• _TEXTE DU DOCUMENT_:
▼
5. Aux termes de l'article L.612-6 du code de l'entrée et du séjour des étrangers et du droit d'asile : " Lorsqu'aucun délai de départ volontaire n'a été accordé à l'étranger, l'autorité administrative assortit la décision portant obligation de quitter le territoire français d'une interdiction de retour sur le territoire français. Des circonstances humanitaires peuvent toutefois justifier que l'autorité administrative n'édicte pas d'interdiction de retour. Les effets de cette interdiction cessent à l'expiration d'une durée, fixée par l'autorité administrative, qui ne peut excéder cinq ans à compter de l'exécution de l'obligation de quitter le territoire français, et dix ans en cas de menace grave pour l'ordre public. "

6. M. A..., qui ne conteste pas le refus de délai de départ volontaire, souligne que l'interdiction de retour pendant deux ans le priverait de toute relation avec sa famille en France, qui n'aura pas les moyens de venir le voir en Algérie, et avec sa concubine qui ne peut abandonner son travail de coiffeuse en France et sa propre famille pour le rejoindre dans un pays où ils n'ont ni foyer ni ressources. Dans ces circonstances, et alors que ses relations avec ses frères et sœurs restés en Algérie se sont nécessairement distendues pendant son long séjour en France, il est fondé à soutenir qu'en lui faisant interdiction de retour pendant deux ans, le préfet a entaché sa décision d'une erreur d'appréciation.

7. Il résulte de tout ce qui précède que M. A... est seulement fondé à demander l'annulation de l'interdiction de retour sur le territoire français, et que ses conclusions tendant à l'annulation des autres décisions doivent être rejetées. Par suite, ses conclusions aux fins d'injonction et d'astreinte doivent être rejetées. Dans les circonstances de l'espèce, il n'y a pas lieu de faire droit à celles tendant à l'application des articles L. 761-1 du code de justice administrative et 37 de loi du 10 juillet 1991.

DÉCIDE :

Article 1er : Il n'y a pas lieu de statuer sur les conclusions de M. A... tendant à son admission provisoire au bénéfice de l'aide juridictionnelle.

Article 2 : La décision du 2 février 2024 portant interdiction de retour sur le territoire français est annulée.
▲
• _ENTRÉES FOURNIES_:
▼
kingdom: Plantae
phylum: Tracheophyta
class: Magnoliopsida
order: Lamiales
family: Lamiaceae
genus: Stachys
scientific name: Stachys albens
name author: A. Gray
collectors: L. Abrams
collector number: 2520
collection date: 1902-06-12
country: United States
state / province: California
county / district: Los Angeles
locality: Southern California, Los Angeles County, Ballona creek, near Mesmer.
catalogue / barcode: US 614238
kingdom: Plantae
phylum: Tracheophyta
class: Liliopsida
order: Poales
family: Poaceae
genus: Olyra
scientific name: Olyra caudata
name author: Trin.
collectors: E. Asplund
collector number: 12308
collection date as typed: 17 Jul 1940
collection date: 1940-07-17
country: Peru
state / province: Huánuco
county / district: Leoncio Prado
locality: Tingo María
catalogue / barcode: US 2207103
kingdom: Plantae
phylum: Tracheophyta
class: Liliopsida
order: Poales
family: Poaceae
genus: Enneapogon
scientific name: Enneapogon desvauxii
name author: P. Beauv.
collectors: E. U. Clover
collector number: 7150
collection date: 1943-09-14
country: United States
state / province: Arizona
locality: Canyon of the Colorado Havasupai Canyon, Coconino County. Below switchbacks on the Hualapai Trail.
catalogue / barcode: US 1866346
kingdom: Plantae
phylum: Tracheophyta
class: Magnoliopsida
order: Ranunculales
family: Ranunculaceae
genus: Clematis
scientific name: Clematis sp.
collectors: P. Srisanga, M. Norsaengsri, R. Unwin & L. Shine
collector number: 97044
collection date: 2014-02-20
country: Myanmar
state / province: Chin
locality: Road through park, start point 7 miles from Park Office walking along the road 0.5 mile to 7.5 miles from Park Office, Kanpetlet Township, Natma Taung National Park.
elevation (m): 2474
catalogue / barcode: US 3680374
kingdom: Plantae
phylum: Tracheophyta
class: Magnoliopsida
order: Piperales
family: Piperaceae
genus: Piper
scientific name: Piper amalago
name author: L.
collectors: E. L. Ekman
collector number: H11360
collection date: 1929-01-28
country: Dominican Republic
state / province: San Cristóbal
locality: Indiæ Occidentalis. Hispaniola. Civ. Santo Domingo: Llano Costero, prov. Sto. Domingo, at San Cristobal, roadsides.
▲
• _TRAVAIL DEMANDÉ_:
**A.** Répondez aux questions suivantes d'après l'extrait de jugement sur l'interdiction de retour :
(i) D'après l'article L.612-6 cité, quelle durée l'interdiction de retour ne peut-elle excéder en cas de menace grave pour l'ordre public ?
(ii) Quel métier la concubine de M. A... exerce-t-elle en France ?
(iii) De quelle date est la décision annulée par l'article 2 ?
**B.** Poursuivez l'extrait de jugement sur l'interdiction de retour après son dernier article.

• _RÉSULTATS_:
**A.**
(i) Dix ans.
(ii) Coiffeuse.
(iii) Du 2 février 2024.

**B.**
Article 3 : Le jugement du tribunal administratif de Poitiers est réformé en ce qu'il a de contraire à l'article2.

Article 4 : Le surplus des conclusions de la requête est rejeté.

Article 5 : Le présent arrêt sera notifié à M. C... A... et au ministre de l'intérieur. Une copie sera adressée pour information au préfet de la Vienne.

Délibéré après l'audience du 22 octobre 2024 à laquelle siégeaient :

M. Luc Derepas, président de la cour,

Mme Catherine Girault, présidente de chambre,

Mme Anne Meyer, présidente-assesseure.

Rendu public par mise à disposition au greffe le 14 novembre 2024.

La rapporteure,

Catherine B...Le président,

Luc Derepas

La greffière,

Virginie Guillout

La République mande et ordonne au ministre de l'intérieur en ce qui le concerne, et à tous commissaires de justice à ce requis, en ce qui concerne les voies de droit commun contre les parties privées, de pourvoir à l'exécution de la présente décision.

2

N° 24BX00484


Synthèse
Tribunal : Cour administrative d'appel de BORDEAUX
Formation : 2ème chambre
Numéro d'arrêt : 24BX00484
Date de la décision : 14/11/2024
Type de recours : Excès de pouvoir

Composition du Tribunal
Président : M. le Pdt. DEREPAS
Rapporteur ?: Mme Catherine GIRAULT
Rapporteur public ?: Mme ISOARD
Avocat(s) : HAY

Origine de la décision
Date de l'import : 22/11/2024
Fonds documentaire ?: Legifrance
Identifiant URN:LEX : urn:lex;fr;cour.administrative.appel;arret;2024-11-14;24bx00484 ?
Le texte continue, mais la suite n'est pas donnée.